Eh eh…Tranquillo, amico
mio, la so io la strada! La vedi? E’ lì la miniera! Mo’ ci andiamo!

Incredibile. Sono i
colori, nel loro insieme, incredibili, eppure veri, anzi, intensamente
veri. Sono le conformazioni di questo posto, con quell’appunto
incredibile laghetto, fra le montagnole di minerali, che lasciano
basiti. Sono quei fiori e quelle piante, che spuntano dal terreno arso
e stremato, sono quegli uccelli che stazionano beati, che lasciano
senza parole e senza fiato. Era un’antica cava di bauxite, un minerale
che nei processi industriali serviva a ricavare l’alluminio. Adesso è
un luogo di fascino e di mistero, appartato e nascosto, selvaggio e
solitario, che evoca pensieri lontani e voglia d’avventura.

La strada si affaccia su
ampie vedute, che spaziano verso l’orizzonte.
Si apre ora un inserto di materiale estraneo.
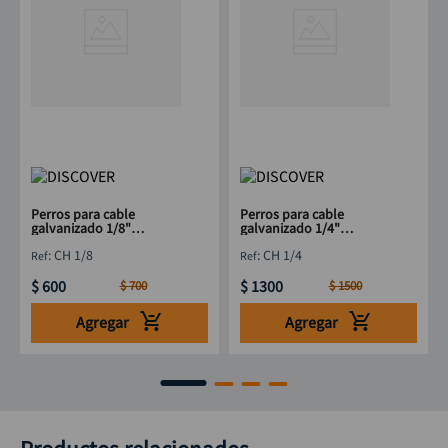
Perros para cable
Perros para cable
galvanizado 1/8"
galvanizado 1/4"
DISCOVER
DISCOVER
:
CH 1/8
:
CH 1/4
$
600
$
1300
$
700
$
1500
Agregar
Agregar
La costa è uniforme, da
questo punto in avanti, fino al capo, anzi accentua le sue
caratteristiche, di rocce, scogli e dirupi, che sovrastano il mare e
poi più o meno repentinamente all’improvviso vi scendono, anche con
grotte spettacolari e in maniera pressoché inaccessibile, se non
vicino alle spiaggette, dei centri abitati.
Valerio bestemmia al
telefonino, prima perché lo chiamano a risolvere non ho capito bene
quale questione ( “Houston, abbiamo un problema” ) mentre sta lontano
da Lecce e per giunta mentre sta guidando, su tornanti impegnativi,
nel sali e scendi della costa, poi perché il campo della linea
telefonica va e viene e questo lo esaspera a tal punto che credo
voglia buttare via, lontano, il pur sofisticato l’apparecchio d’ultima
generazione.
Poi si calma un po’ e mi
racconta di quando, a Pasqua, anzi a Pasquetta, andato a far il picnic
con i parenti, da queste parti e sceso da una specie di promontorio,
fino agli scogli sul livello del mare, si sia sentito squillare,
appunto, il telefonino: era la Telecom dell’Albania, che, in albanese,
appunto, lo informava della situazione creatasi e delle relative
tariffe.
Va beh…
Certo che l’Albania è
vicina: di solito se ne vedono le coste a occhio nudo e per il Salento
è stata sempre una presenza costante, anche quando c’erano i
comunisti, per di più d’osservanza cinese e le loro motovedette
stavano in agguato, per sorprendere i nostri pescatori, ma soprattutto
quando, begli anni Novanta, crollato il regime, quelli se ne sono
venuti in massa in Italia, che credevano l’America, e sul Salento sono
sbarcati in massa, con un esodo di proporzioni bibliche.
Intanto ho chiesto a
destra e a manca, ma pare proprio che sia impossibile arrivare agli
scavi, ai reperti antichissimi, della preistoria, che qui abbondano e
sono di straordinaria qualità scientifica: non ne capisco il perché,
ma gli abitanti del posto me lo confermano tutti e deve essere proprio
vero, che è impossibile accedere alle grotte della preistoria di Porto
Badisco.
Ripieghiamo allora sul
paesino e scendiamo fin dove ci porta la stradina principale:
praticamente in riva a una insenatura, una specie di canale, del mare,
che qui si colora di un celeste chiarissimo e, a tratti, di un verde
smeraldo, che paiono tolti dalla tinozza degli acquarelli d’un pittore
naif genio incompreso.

Come Enea e i suoi
profughi nella leggenda di Troia cantata da Virgilio, al primo approdo
in Italia dalla sua città distrutta, con un’automobile, ferma
praticamente davanti allo sciabordio delle onde, invece che una barca,
anche noi sbarchiamo a Porto Badisco.
A me non ancora passato il
disappunto per le grotte preistoriche rese inaccessibili, che ci sono
qua vicino e sono un patrimonio unico al mondo, a pochi chilometri, ma
impossibili da vedere.
Valerio progetta un
ennesimo investimento immobiliare, anche qui, come fa spesso, in molti
posti che vede e gli piacciono e progetta di comprarne un pezzo, anche
senza doverne fare poi niente, tanto per averlo, o poterlo mettere un
giorno a disposizione.
Inseguendo ciascuno i suoi
pensieri, ce ne stiamo a guardare alcuni abitanti del posto che si
preparano a uscire in mare, a fare un giro in barca, anche se i
preparativi vanno per le lunghe, come dire, son fatti senza fretta e
allora, con uno sguardo complice, ritorniamo in macchina e ripartiamo.